Contrast that to the cooling D-Wave uses. It's not all cooling but it gives you an idea of the cooling apparatus: https://youtu.be/zDotDiK2UuY?t=50
Edit: I was incorrect. Today I learned that Copper Pairs are being used as the qubits.
No. Superposition (in a qubit sense) is not necessary for superconductivity. Most quantum computer designs require superconductivity, but it is not a strict requirement. Photon based quantum computers don't need any superconductivity iirc.
> it is a superconducting chip, and that is a major engineering problem
Superconductivity is not a super high bar. The bigger issue from quantum computing is coherence time; and it just happens that low temperatures are critical for lengthening it.
I am not sure what you mean here. Superconducting magnets are often used to control plasma (part of the environment) so it doesn't imply isolation from the environment.
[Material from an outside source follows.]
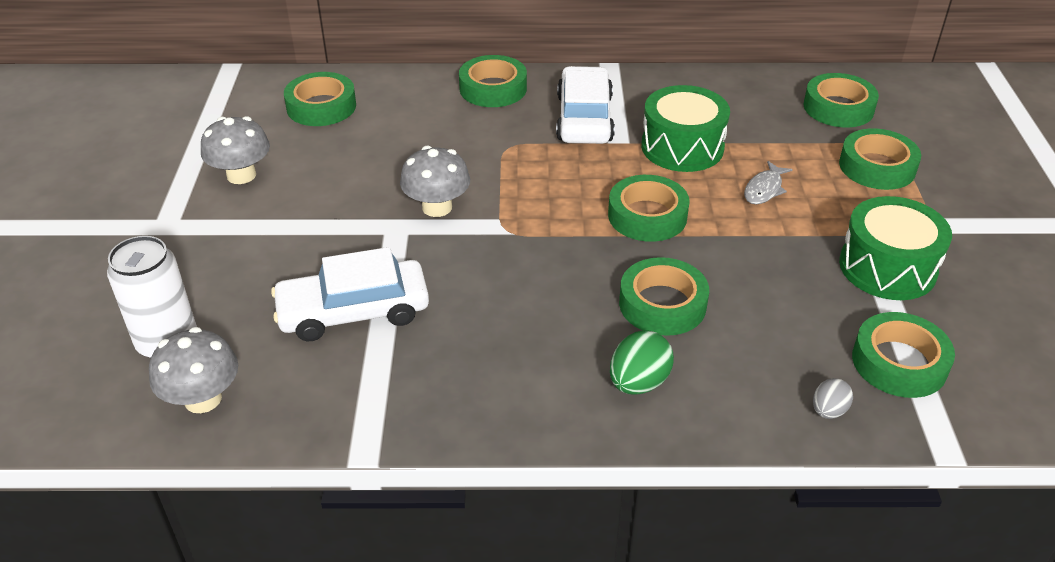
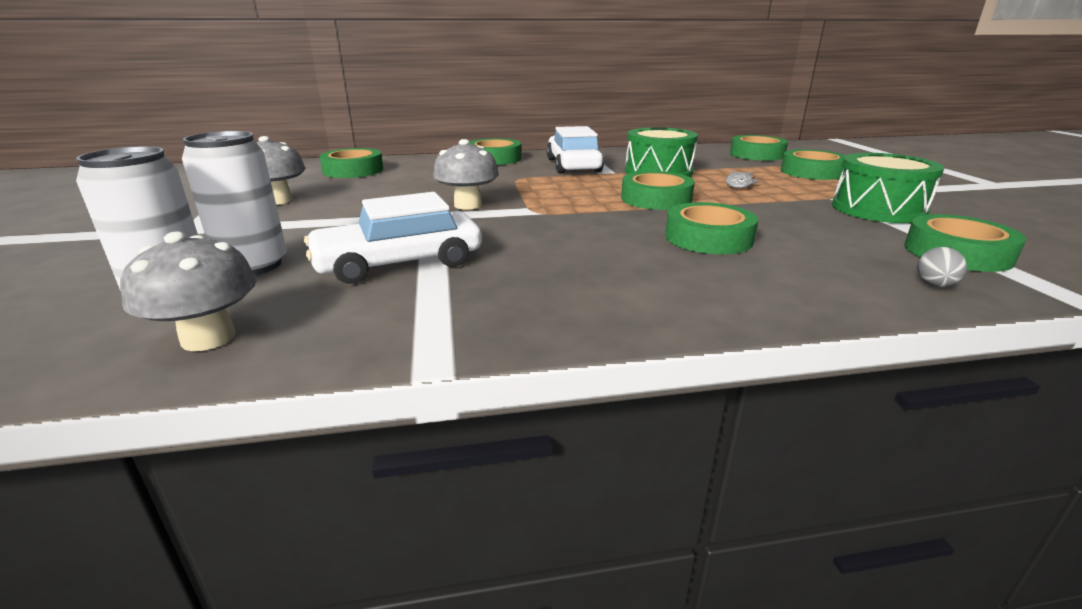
camera: 10 degrees left, 15 degrees down
(227, 300) = (253, 265): none -> white can
(638, 383) = (728, 283): green egg -> none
Superconducting qubits are only superconducting because josephson junctions happen to be good candidates to make qubits out of. Ion traps (which generally have much better coherence times than superconducting qubits) and photon based systems don't need superconductivity.
I'm not sure how to make it more clear, but decoherence happens because some energy / information is transmitted into the environment. That loss of information is why superpositions collapse.
Maybe the confusion is what I mean by superconducting - I mean zero resistance circuits. It's not about what it's made of.
edit: also, I meant superconducting was (practically) required for superposition, but not vice-versa. I guess I misused the phrase one-required-for-the-other.
I believe that everywhere superconducting was used it was correct and using superposition instead would be wrong. So I agree with you there.
Congrats Intel!
To wit, can they afford not to sink money into it, if their competitors are, even if success if less than certain?
The rewards that seem like they would be realized are generational enough so as to render much of the existing market obsolete. So to be caught without any expertise, on a risk-basis is more costly than seemingly dumping money down the drain.
If you measure the qubit prematurely the function collapses. In classical computing it might be analogous to breaking out of a for loop before it has run its intended course and then you're left with an incorrect (or incomplete) answer.
https://www.youtube.com/watch?v=p7bzE1E5PMY
If n is 20, you're not really beating a 6502.
Being quantum lets a chip scale its speed better. But that's about it. At this size, it's worse in every single way than a normal processor.